[Page images and extracted text]
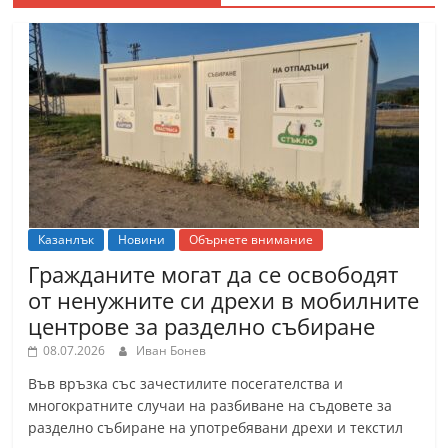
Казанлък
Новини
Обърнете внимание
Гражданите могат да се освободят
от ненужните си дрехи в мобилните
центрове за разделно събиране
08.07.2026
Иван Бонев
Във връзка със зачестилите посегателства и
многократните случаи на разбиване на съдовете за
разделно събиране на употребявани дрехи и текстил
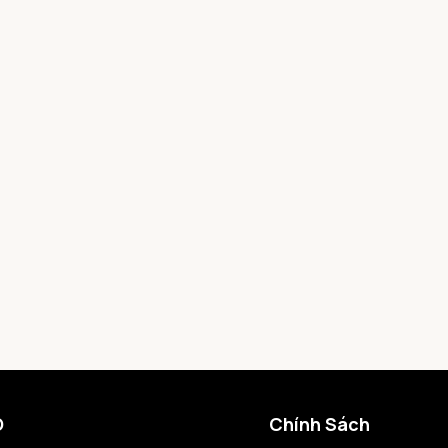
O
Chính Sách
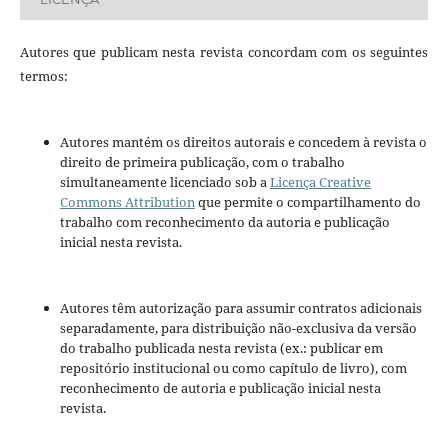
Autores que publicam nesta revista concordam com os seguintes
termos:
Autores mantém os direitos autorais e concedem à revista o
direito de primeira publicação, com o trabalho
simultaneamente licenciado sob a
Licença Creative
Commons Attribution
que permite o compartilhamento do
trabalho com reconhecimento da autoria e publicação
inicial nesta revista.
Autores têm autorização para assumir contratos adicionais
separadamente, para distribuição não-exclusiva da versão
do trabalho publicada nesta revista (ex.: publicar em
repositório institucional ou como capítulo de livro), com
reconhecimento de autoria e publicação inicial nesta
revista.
--
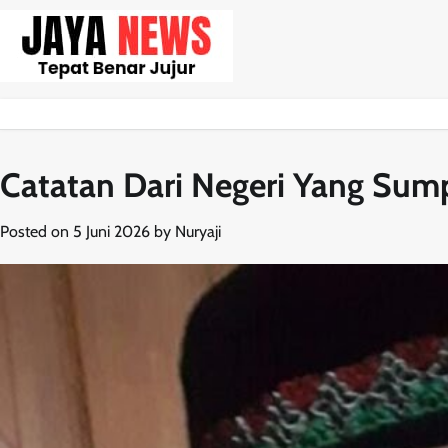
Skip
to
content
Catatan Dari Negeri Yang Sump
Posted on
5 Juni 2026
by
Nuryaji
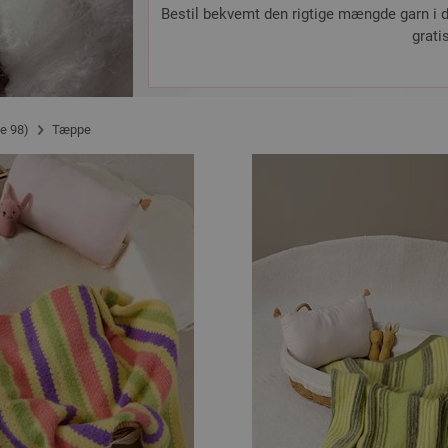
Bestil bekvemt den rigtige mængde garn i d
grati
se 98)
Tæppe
--
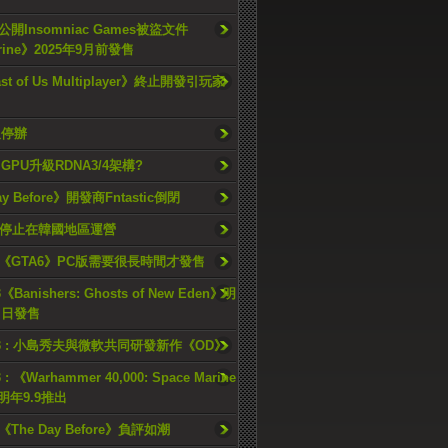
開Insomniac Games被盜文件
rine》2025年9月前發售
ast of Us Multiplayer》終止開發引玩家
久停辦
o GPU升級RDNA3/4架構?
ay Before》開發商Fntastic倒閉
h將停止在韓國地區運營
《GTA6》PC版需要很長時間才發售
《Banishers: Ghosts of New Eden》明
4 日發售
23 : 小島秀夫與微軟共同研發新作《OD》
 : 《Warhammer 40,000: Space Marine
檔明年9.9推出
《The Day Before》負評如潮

ASSIGNMENT –
Every line above in which the word "събиране" occurs is to be copied.

TASK ANSWER –
центрове за разделно събиране
разделно събиране на употребявани дрехи и текстил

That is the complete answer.